### ASSIGNMENT:
For each line of the data below, test for "Invoke". Report only the number of lines that pass.

---- PROVIDED ENTRIES

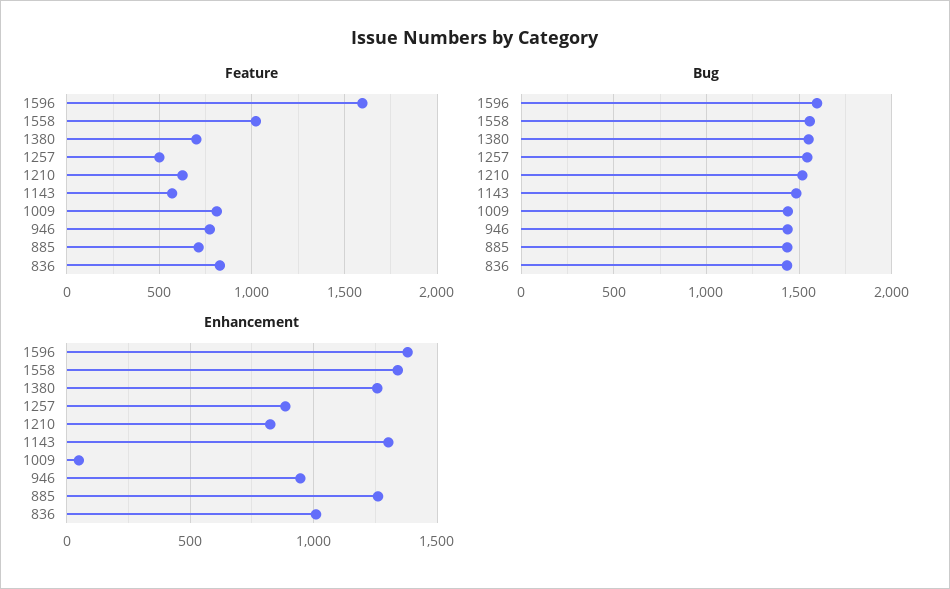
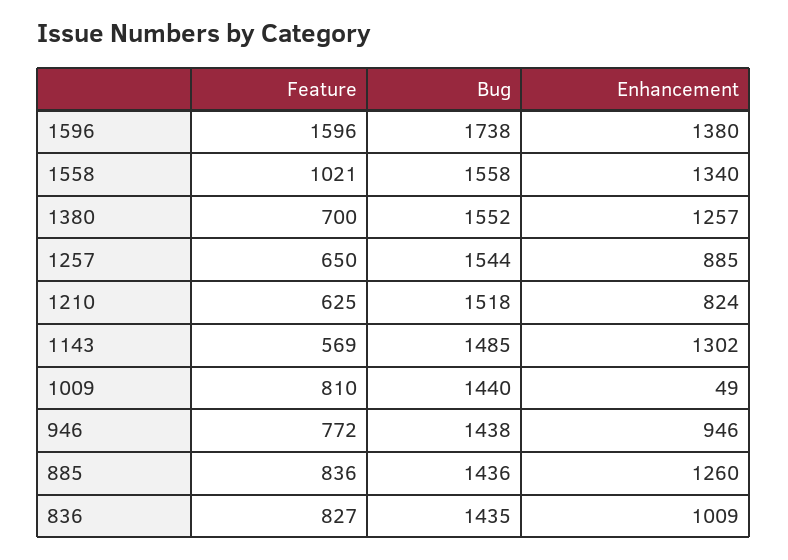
  {
    "Feature": {
      "1596": 1596,
      "1558": 1021,
      "1380": 700,
-     "1257": 500,
+     "1257": 650,
      "1210": 625,
      "1143": 569,
      "1009": 810,
      "946": 772,
-     "885": 700,
+     "885": 836,
      "836": 827
    },
    "Bug": {
-     "1596": 1600,
+     "1596": 1738,
      "1558": 1558,
      "1380": 1552,
      "1257": 1544,
      "1210": 1518,
      "1143": 1485,
      "1009": 1440,
      "946": 1438,
      "885": 1436,
      "836": 1435
    },
    "Enhancement": {
      "1596": 1380,
      "1558": 1340,
      "1380": 1257,
      "1257": 885,
      "1210": 824,
      "1143": 1302,
      "1009": 49,
      "946": 946,
      "885": 1260,
      "836": 1009
    }
  }

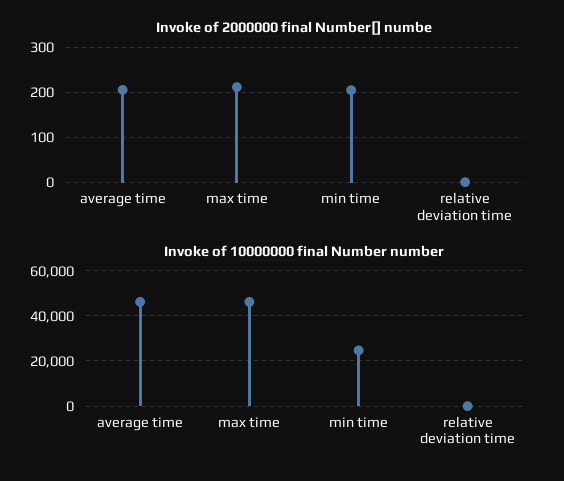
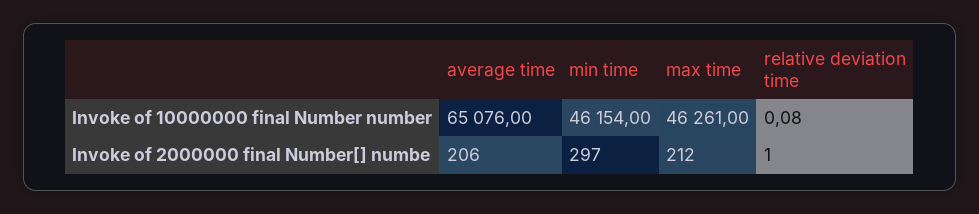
  {
    "Invoke of 2000000 final Number[] numbe": {
      "average time": 206,
      "max time": 212,
-     "min time": 200,
+     "min time": 297,
      "relative deviation time": 1
    },
    "Invoke of 10000000 final Number number": {
-     "average time": 45000,
+     "average time": 65076,
      "max time": 46261,
-     "min time": 25000,
+     "min time": 46154,
      "relative deviation time": 0.08
    }
  }

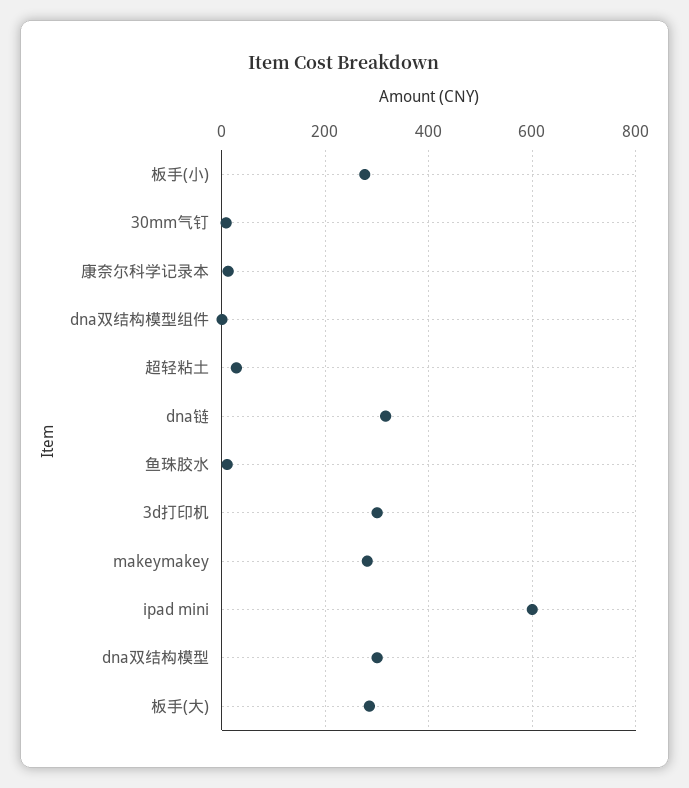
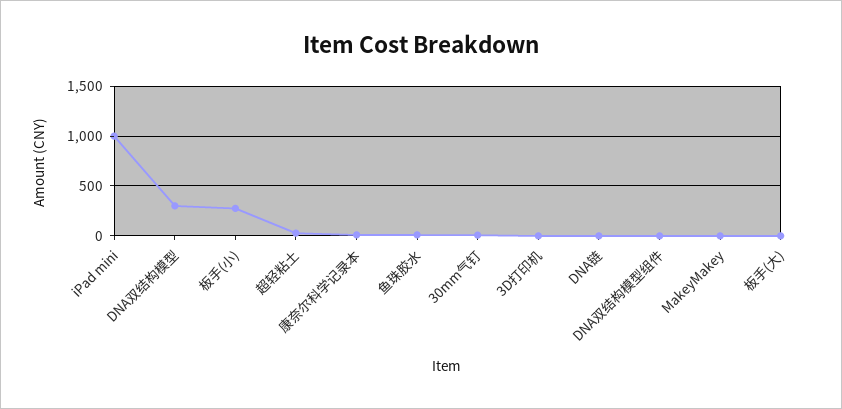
  {
    "板手(小)": 280,
    "30mm气钉": 0,
    "康奈尔科学记录本": 20,
    "dna双结构模型组件": 0,
    "超轻粘土": 20,
-   "dna链": 320,
+   "dna链": 0,
    "鱼珠胶水": 20,
-   "3d打印机": 300,
+   "3d打印机": 0,
-   "makeymakey": 280,
+   "makeymakey": 0,
-   "ipad mini": 600,
+   "ipad mini": 1000,
    "dna双结构模型": 300,
-   "板手(大)": 280
+   "板手(大)": 0
  }

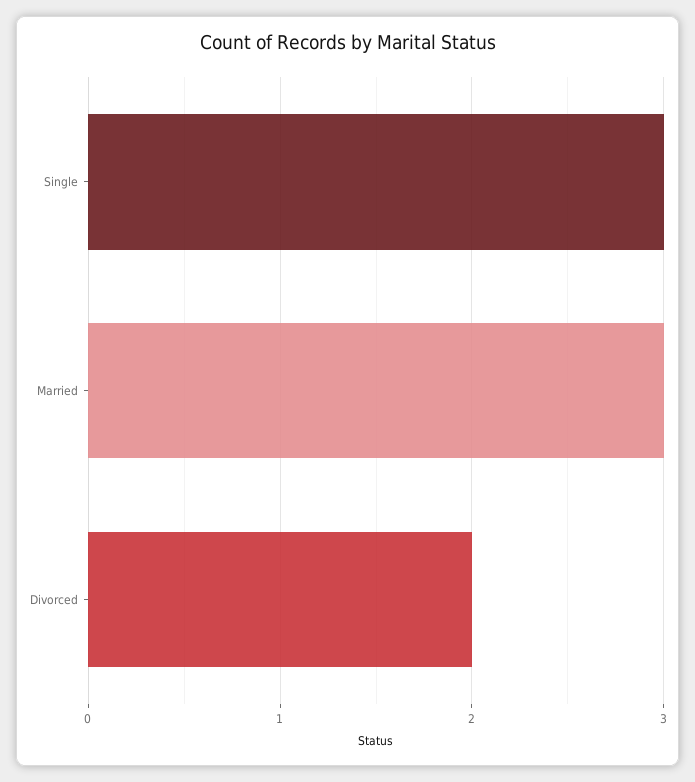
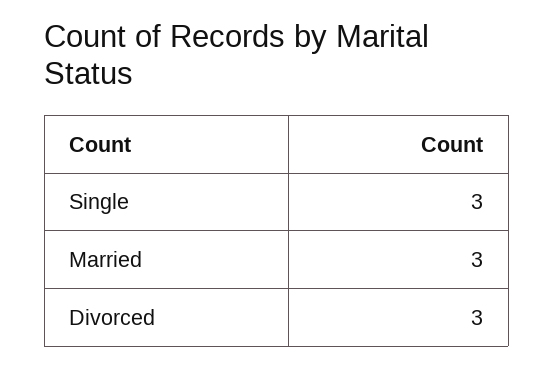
  {
    "Single": 3,
    "Married": 3,
-   "Divorced": 2
+   "Divorced": 3
  }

--------

### ANSWER TO THIS PROBLEM:
2